EXCERPTED DATA>
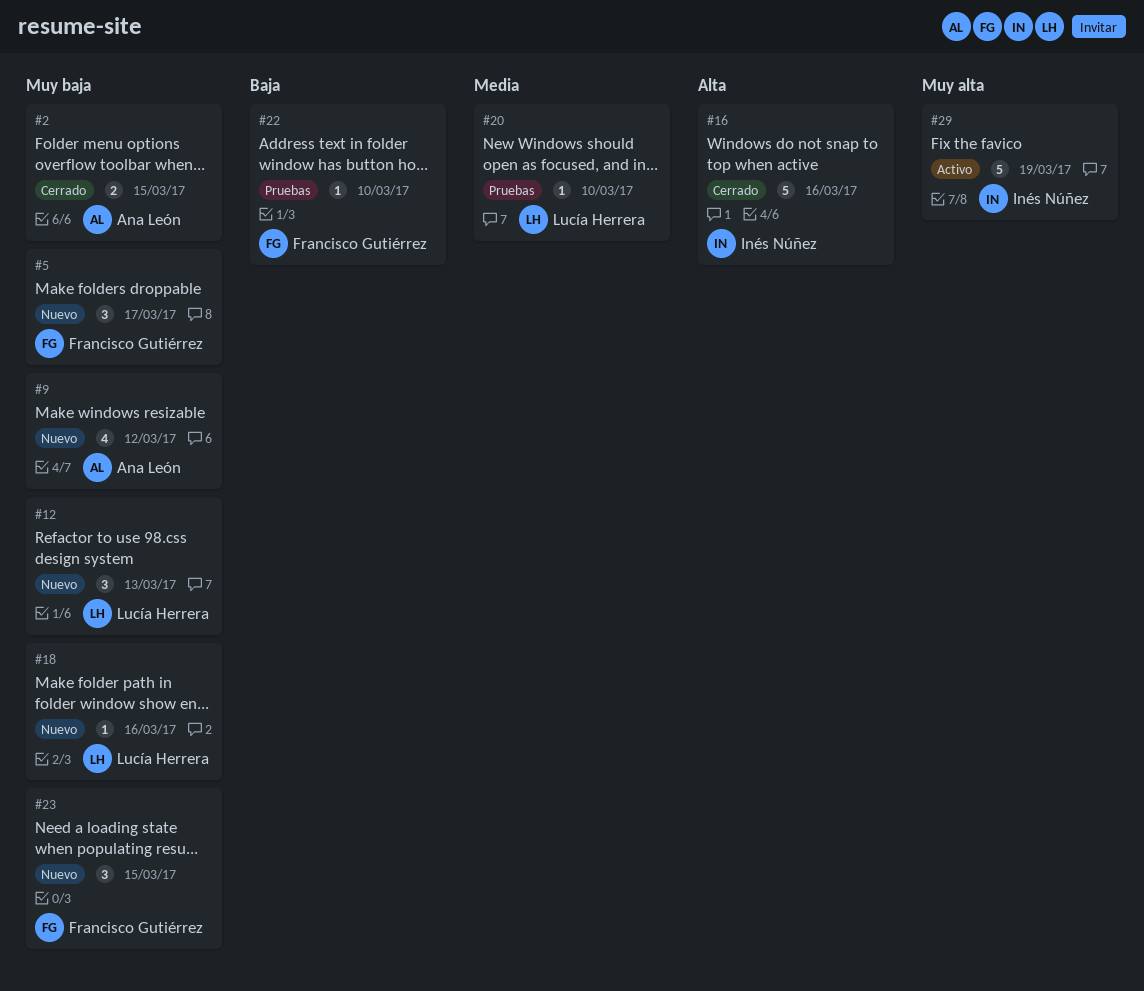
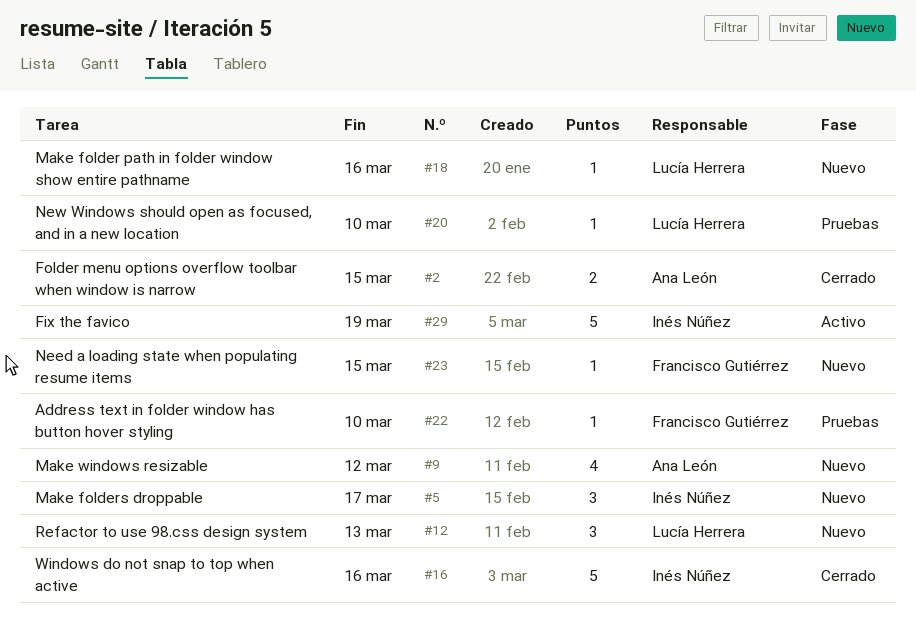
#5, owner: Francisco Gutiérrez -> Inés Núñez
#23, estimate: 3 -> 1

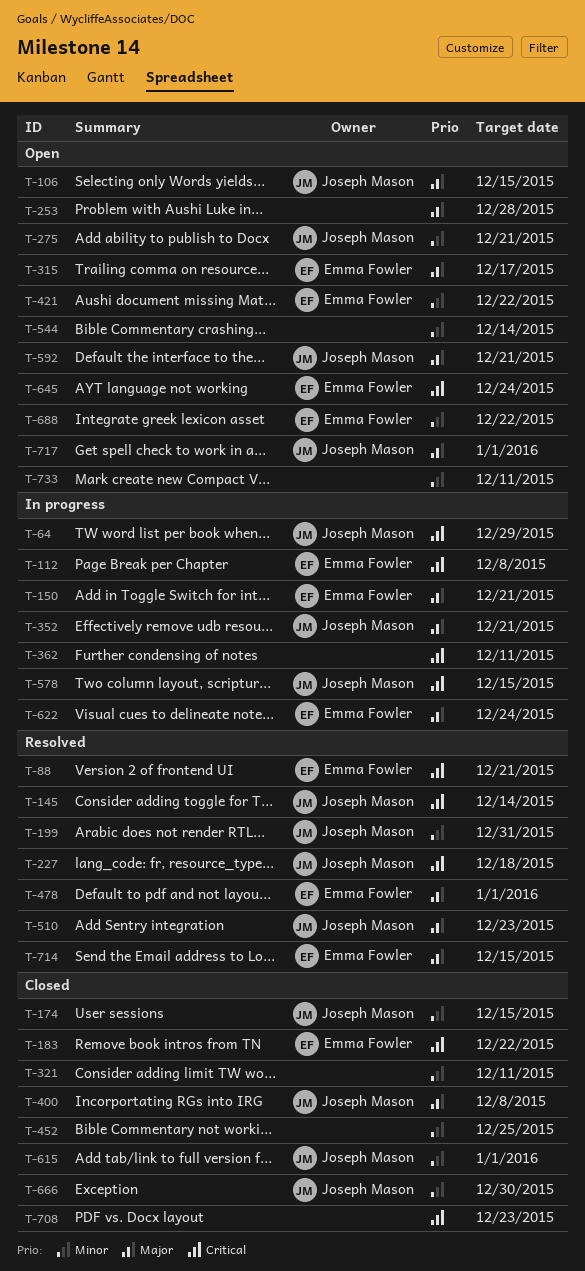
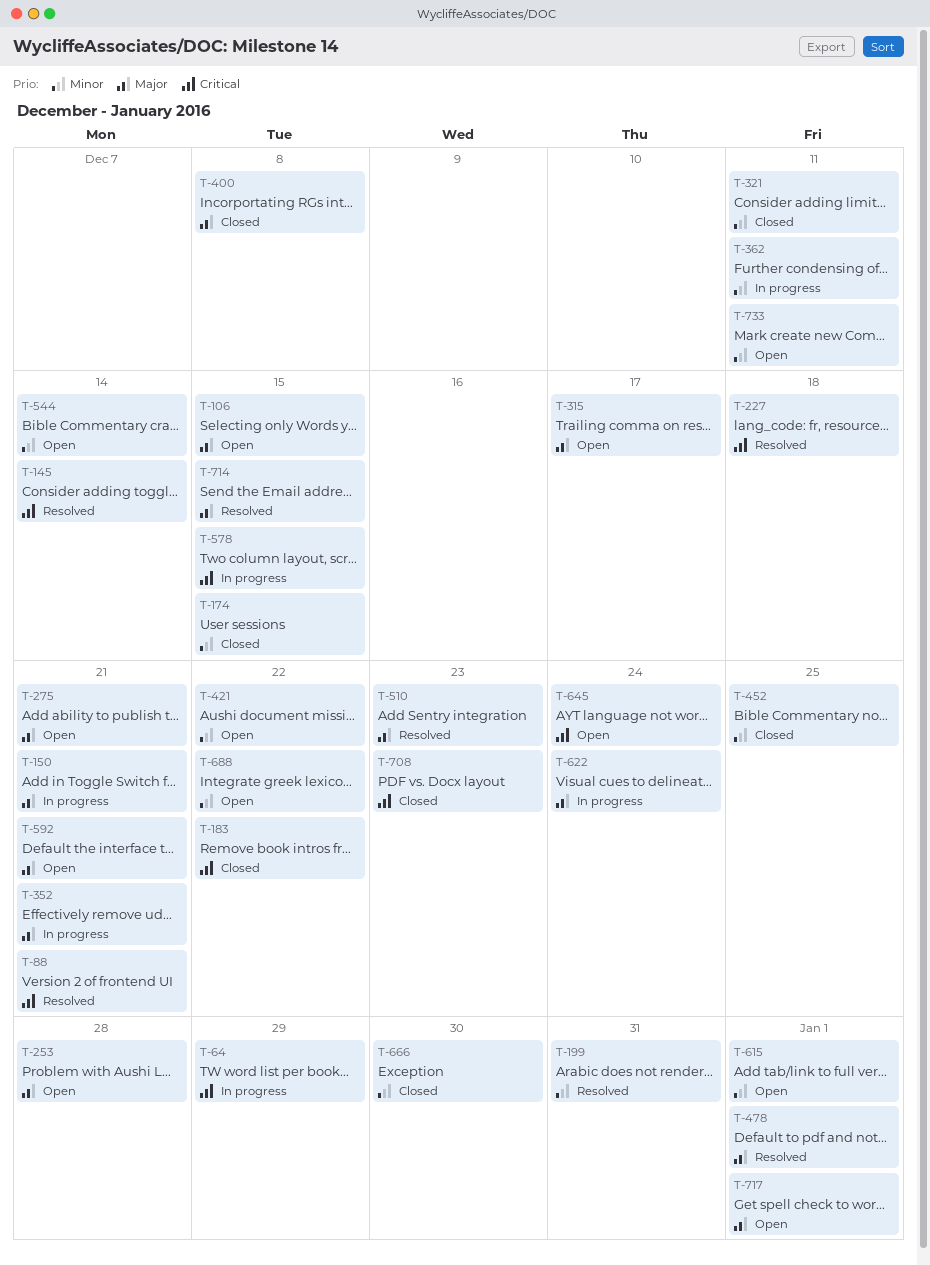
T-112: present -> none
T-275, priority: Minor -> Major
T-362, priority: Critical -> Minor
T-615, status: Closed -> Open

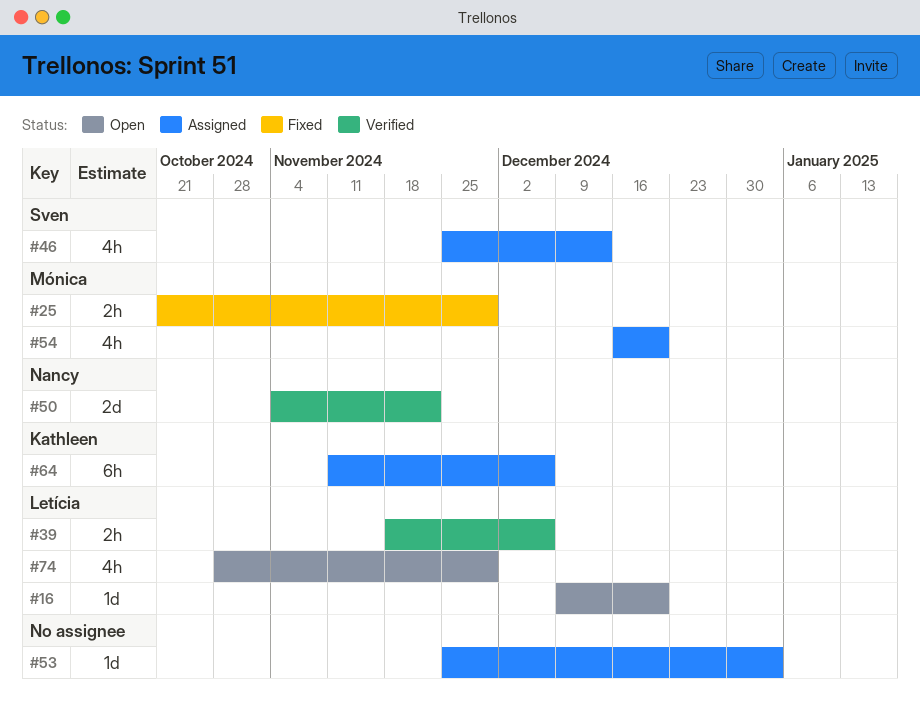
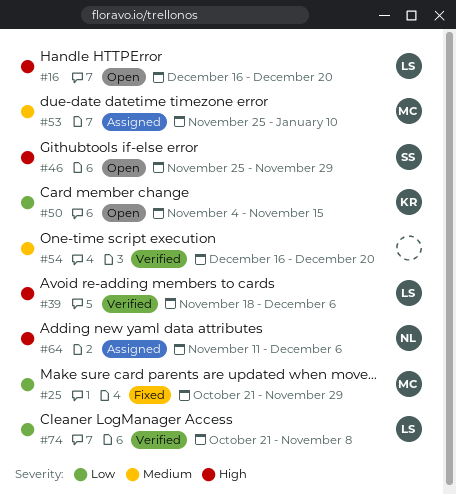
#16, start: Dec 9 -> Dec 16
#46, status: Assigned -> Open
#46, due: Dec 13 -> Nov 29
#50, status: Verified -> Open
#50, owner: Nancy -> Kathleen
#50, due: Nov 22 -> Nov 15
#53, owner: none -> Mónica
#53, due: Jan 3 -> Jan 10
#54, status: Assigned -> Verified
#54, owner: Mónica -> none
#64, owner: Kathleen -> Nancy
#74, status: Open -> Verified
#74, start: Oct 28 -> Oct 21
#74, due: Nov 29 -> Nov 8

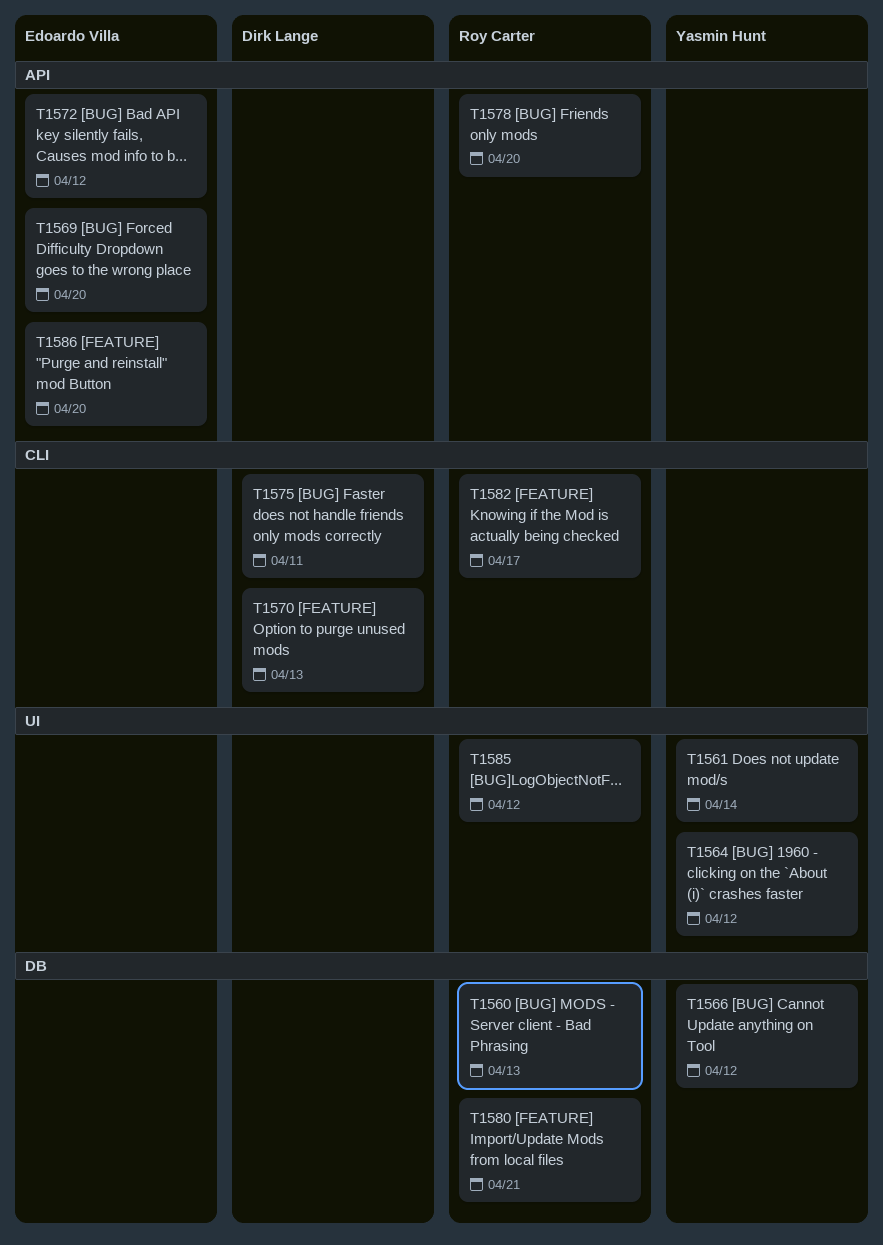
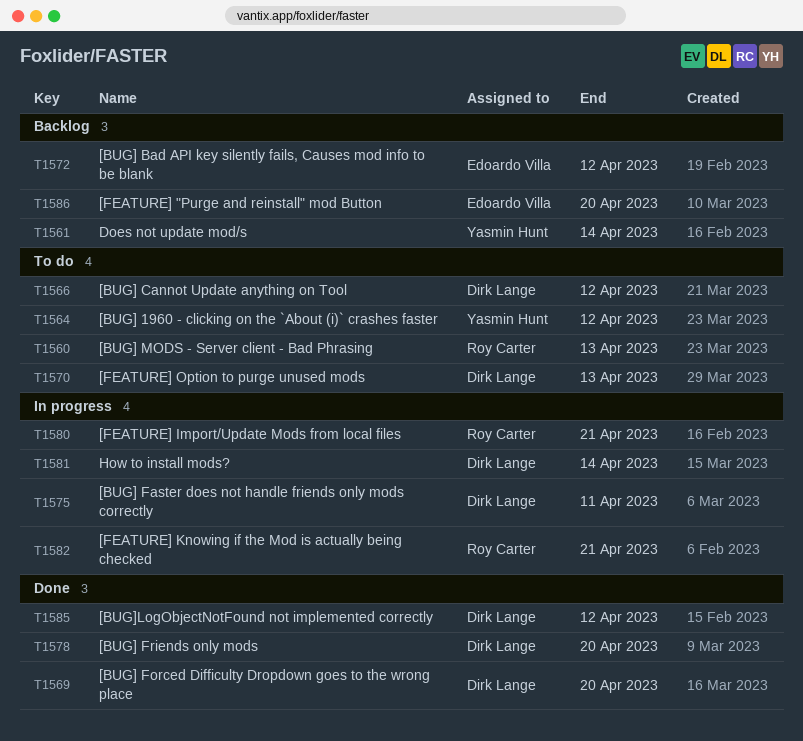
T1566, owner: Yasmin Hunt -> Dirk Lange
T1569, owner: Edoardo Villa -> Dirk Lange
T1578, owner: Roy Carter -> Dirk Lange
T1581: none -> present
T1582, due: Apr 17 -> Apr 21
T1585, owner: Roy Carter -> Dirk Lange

WHAT THE TASK REQUIRES> Repeat all of the data above word for word, minus the pictures.

COMPLETED EXERCISE>
#5, owner: Francisco Gutiérrez -> Inés Núñez
#23, estimate: 3 -> 1

T-112: present -> none
T-275, priority: Minor -> Major
T-362, priority: Critical -> Minor
T-615, status: Closed -> Open

#16, start: Dec 9 -> Dec 16
#46, status: Assigned -> Open
#46, due: Dec 13 -> Nov 29
#50, status: Verified -> Open
#50, owner: Nancy -> Kathleen
#50, due: Nov 22 -> Nov 15
#53, owner: none -> Mónica
#53, due: Jan 3 -> Jan 10
#54, status: Assigned -> Verified
#54, owner: Mónica -> none
#64, owner: Kathleen -> Nancy
#74, status: Open -> Verified
#74, start: Oct 28 -> Oct 21
#74, due: Nov 29 -> Nov 8

T1566, owner: Yasmin Hunt -> Dirk Lange
T1569, owner: Edoardo Villa -> Dirk Lange
T1578, owner: Roy Carter -> Dirk Lange
T1581: none -> present
T1582, due: Apr 17 -> Apr 21
T1585, owner: Roy Carter -> Dirk Lange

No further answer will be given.